It is rightly said that “You are your greatest asset. Put your time, effort and money into training, grooming, and encouraging your greatest asset”
In today’s pharma world, the regulatory agency puts the burden on firms to establish comprehensive procedures that not only specifies how personnel will be trained, but also outlines the record keeping requirements for the program.
Thus, the stringent regulatory standards have forced pharmaceutical organisations to change their functions and also to ensure that their employees are in sync with developments across the world.
IPM aims benefitting not only the brilliant young minds but also the pharma professionals aspiring to build a successful career in the pharmaceutical industry.
Having faced many regulatory inspections, made me aware of the intricacies of the entire inspection process – data integrity, risk based approach, handing failures etc.
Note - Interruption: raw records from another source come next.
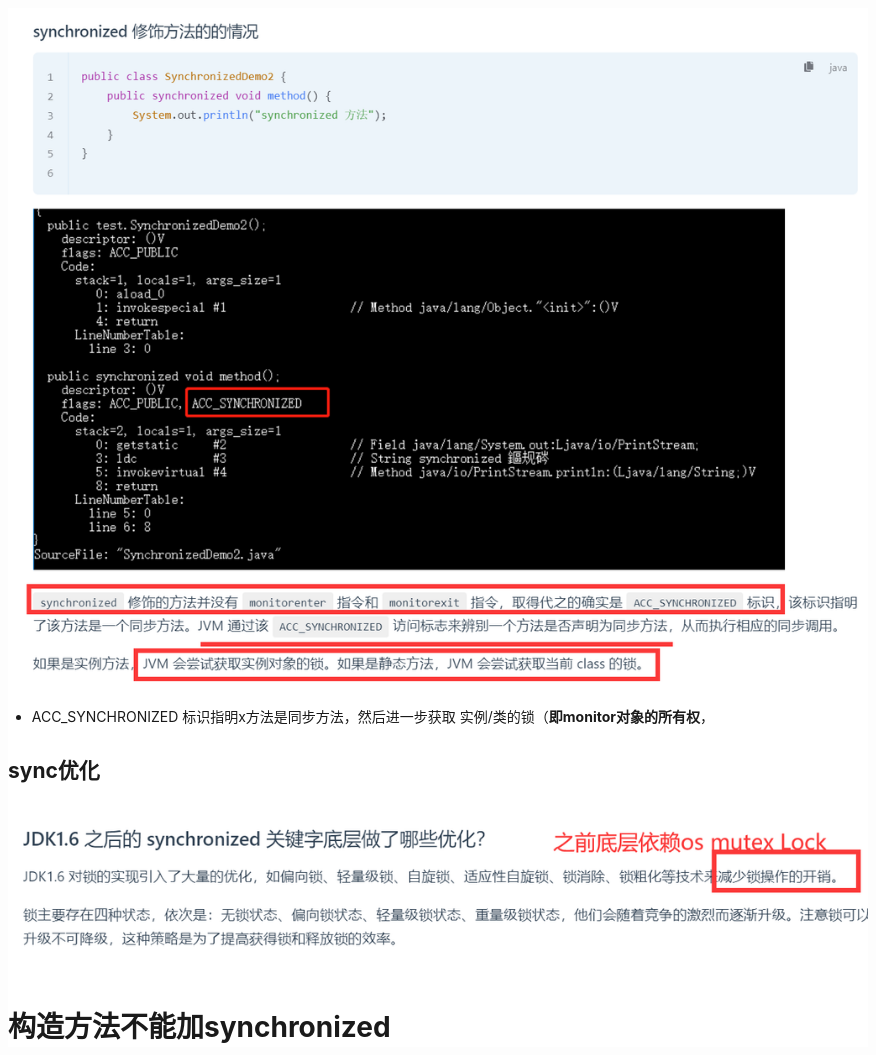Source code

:![](/static/2022-09-15-18-43-26.png)

* ACC_SYNCHRONIZED 标识指明x方法是同步方法，然后进一步获取 实例/类的锁（**即monitor对象的所有权**，

## sync优化

![](/static/2022-09-15-18-45-41.png)

# 构造方法不能加synchronized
This triggered the birth of GMP consultancy cell of IPM which focuses on helping the organizations aiming to market their products in regulated & emerging markets by guiding them right from the nascent stage of preparing documents till the successful achievement of approval.
When it comes to filing a DMF or dossier, time and expertise play a crucial role. Documents generated at each step right from R&D to final product packaging have to meet the stringent norms of regulatory authorities. Regulatory submission is a very critical process because of its ever-changing nature. With this in mind, IPM and its team of erudite regulatory experts vouch to aid pharmaceutical firms on all aspects on regulatory submission for API and formulation.Even after product approval, we have to maintain DMF/dossier in compliance with lifecycle management guideline as per ICHQ12.
Here at IPM, we believe in “fostering excellence in the pharmaceutical field by catering to regulatory, GMP and training needs”.